Russia Debates Revamping MinFin Debt

Russia may treat billions of dollars of hard currency-denominated MinFin bonds similarly to state ruble debt and restructure the market accordingly, an official at foreign trade bank Vneshekonombank said Friday.

The official said the government was to decide on paying $1.6 billion of principle on the third bond tranche and interest on other tranches, due mid-May, by the end of next month.

"I think a decision will be made ... by the end of April," said Alexei Akinshin, head of the currency and financial operations department of Vneshekonombank.

The bank is the Finance Ministry's payment agent on the bonds.

The question affects one of Russia's biggest investment instruments, MinFin bonds, a $9 billion market and the next major debt bill coming due to Russia's rattling treasury.

Uncertainty has surrounded its repayment but investors have hoped it would be treated like Russian Eurobonds, debt taken since the end of the Soviet Union, which Moscow vowed to pay.

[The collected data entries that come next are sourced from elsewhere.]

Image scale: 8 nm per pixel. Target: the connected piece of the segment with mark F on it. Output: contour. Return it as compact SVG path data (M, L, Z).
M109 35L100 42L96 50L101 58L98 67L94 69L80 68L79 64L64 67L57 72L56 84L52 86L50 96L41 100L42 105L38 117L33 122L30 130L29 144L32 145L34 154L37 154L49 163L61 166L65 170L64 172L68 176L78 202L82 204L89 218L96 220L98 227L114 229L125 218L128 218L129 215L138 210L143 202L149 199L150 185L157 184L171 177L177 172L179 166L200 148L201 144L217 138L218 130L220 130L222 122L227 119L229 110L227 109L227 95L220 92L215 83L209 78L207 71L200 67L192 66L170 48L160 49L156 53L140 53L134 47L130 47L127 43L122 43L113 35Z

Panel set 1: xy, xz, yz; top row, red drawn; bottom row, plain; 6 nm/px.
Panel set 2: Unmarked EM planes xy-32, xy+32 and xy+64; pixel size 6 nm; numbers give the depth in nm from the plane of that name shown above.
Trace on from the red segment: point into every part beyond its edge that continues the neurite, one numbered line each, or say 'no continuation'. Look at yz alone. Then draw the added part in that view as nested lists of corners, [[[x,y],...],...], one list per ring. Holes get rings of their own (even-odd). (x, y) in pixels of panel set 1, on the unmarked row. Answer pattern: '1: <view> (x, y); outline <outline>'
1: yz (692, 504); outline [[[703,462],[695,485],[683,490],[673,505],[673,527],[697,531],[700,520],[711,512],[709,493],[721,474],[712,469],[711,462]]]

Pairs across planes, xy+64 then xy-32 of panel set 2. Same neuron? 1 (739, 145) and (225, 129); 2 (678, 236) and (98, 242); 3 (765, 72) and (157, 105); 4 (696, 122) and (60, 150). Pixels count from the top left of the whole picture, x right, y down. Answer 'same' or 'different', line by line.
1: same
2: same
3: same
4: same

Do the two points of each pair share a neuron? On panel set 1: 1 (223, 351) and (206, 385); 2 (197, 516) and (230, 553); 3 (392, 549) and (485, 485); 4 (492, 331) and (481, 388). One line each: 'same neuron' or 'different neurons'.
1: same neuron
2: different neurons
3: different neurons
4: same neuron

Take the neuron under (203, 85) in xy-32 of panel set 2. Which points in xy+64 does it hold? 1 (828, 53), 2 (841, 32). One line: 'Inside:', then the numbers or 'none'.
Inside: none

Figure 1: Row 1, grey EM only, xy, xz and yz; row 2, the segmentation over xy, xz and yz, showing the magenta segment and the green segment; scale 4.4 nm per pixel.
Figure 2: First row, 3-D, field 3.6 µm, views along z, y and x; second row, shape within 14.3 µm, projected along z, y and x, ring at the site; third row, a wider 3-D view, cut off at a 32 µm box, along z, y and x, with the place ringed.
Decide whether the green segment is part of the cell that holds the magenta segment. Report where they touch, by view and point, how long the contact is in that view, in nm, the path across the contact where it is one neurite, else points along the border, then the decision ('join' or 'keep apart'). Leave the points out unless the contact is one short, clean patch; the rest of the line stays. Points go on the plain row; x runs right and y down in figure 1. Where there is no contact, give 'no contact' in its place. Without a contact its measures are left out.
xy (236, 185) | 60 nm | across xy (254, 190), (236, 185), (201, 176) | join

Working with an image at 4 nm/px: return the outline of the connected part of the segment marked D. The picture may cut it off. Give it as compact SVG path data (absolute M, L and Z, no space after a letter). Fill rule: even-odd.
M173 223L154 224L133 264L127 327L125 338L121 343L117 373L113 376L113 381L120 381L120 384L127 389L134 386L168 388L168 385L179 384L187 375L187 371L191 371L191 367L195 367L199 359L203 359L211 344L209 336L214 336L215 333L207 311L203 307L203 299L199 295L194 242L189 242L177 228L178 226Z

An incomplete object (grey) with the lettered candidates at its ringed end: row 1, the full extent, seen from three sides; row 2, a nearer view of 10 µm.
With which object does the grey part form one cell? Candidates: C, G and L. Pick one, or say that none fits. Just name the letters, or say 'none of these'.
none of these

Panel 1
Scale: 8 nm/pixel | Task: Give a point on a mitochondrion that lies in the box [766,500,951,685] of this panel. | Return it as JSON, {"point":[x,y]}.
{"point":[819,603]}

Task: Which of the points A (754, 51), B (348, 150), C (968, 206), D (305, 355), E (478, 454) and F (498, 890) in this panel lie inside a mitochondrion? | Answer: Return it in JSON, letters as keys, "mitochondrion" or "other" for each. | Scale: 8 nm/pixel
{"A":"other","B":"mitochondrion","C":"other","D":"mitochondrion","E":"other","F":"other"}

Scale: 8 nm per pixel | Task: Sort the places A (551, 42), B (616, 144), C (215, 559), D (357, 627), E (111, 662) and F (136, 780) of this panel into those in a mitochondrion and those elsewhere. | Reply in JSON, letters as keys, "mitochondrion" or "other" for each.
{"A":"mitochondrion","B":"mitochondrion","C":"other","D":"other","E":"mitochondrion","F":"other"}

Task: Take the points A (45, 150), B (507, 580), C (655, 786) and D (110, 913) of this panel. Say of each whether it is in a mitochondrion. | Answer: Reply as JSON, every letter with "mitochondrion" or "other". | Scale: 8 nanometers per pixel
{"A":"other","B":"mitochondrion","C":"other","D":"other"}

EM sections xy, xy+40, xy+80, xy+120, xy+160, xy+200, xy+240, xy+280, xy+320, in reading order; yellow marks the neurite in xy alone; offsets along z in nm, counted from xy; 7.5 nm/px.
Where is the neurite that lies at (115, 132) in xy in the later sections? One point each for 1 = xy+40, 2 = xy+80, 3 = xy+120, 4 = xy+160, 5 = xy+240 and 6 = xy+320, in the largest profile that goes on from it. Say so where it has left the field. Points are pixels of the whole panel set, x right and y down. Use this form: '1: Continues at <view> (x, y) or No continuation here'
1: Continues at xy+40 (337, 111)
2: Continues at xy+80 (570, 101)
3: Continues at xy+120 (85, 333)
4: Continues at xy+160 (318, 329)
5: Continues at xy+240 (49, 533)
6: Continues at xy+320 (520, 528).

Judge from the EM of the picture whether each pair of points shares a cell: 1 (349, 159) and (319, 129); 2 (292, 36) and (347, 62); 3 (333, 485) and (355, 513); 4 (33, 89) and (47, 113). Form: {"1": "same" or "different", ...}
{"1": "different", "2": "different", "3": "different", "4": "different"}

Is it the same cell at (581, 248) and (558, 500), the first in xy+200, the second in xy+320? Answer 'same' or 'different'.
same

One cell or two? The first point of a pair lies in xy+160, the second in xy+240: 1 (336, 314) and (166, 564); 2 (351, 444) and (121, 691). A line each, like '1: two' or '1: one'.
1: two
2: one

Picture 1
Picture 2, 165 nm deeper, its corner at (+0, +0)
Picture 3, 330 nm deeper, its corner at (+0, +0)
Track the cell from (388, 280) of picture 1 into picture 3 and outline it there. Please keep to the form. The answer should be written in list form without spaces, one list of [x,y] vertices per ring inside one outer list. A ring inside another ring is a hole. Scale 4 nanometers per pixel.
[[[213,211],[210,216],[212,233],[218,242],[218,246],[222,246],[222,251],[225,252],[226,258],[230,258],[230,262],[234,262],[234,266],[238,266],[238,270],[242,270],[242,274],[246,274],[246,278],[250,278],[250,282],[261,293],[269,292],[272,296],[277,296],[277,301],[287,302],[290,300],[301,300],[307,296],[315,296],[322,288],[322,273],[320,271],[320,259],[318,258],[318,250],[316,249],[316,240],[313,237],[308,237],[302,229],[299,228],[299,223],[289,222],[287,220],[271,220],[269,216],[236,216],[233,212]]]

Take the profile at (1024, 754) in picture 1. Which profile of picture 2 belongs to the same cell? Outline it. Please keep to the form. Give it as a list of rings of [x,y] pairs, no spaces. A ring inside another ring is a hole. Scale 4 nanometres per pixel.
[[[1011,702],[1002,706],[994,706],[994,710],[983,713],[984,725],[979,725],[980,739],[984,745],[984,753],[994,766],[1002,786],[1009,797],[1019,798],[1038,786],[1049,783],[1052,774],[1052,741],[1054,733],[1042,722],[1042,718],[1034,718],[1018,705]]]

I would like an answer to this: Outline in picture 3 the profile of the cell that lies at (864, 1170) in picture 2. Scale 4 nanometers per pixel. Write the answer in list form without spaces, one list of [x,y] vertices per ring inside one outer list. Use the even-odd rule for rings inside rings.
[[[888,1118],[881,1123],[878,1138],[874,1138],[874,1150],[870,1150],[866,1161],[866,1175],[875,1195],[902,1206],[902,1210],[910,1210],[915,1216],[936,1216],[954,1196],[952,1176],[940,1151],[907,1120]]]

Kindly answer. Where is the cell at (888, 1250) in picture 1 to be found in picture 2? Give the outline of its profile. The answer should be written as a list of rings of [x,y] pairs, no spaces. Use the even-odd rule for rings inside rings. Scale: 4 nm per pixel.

This is in contrast to Soviet-era debt, which the government has accorded a lower priority. MinFins were issued to compensate corporates, whose hard-currency accounts were frozen at Vneshekonombank in 1991 when the Soviet Union collapsed.

But the MinFins, while underwritten by the Finance Ministry, are classed as domestic debt and could be treated like a third category of securities: ruble paper known as GKO treasury bills and OFZ bonds, which has already been restructured after a default.

"This is still generally speaking domestic debt, these Minfins or whatever you like to call them, are closest in form to OFZs," Akinshin said.

"So if you want to talk about equal treatment, then probably you will have to compare to what was offered by the Russian government to the holders of OFZs ... a so-called 'novatsiya' [exchange]," he added.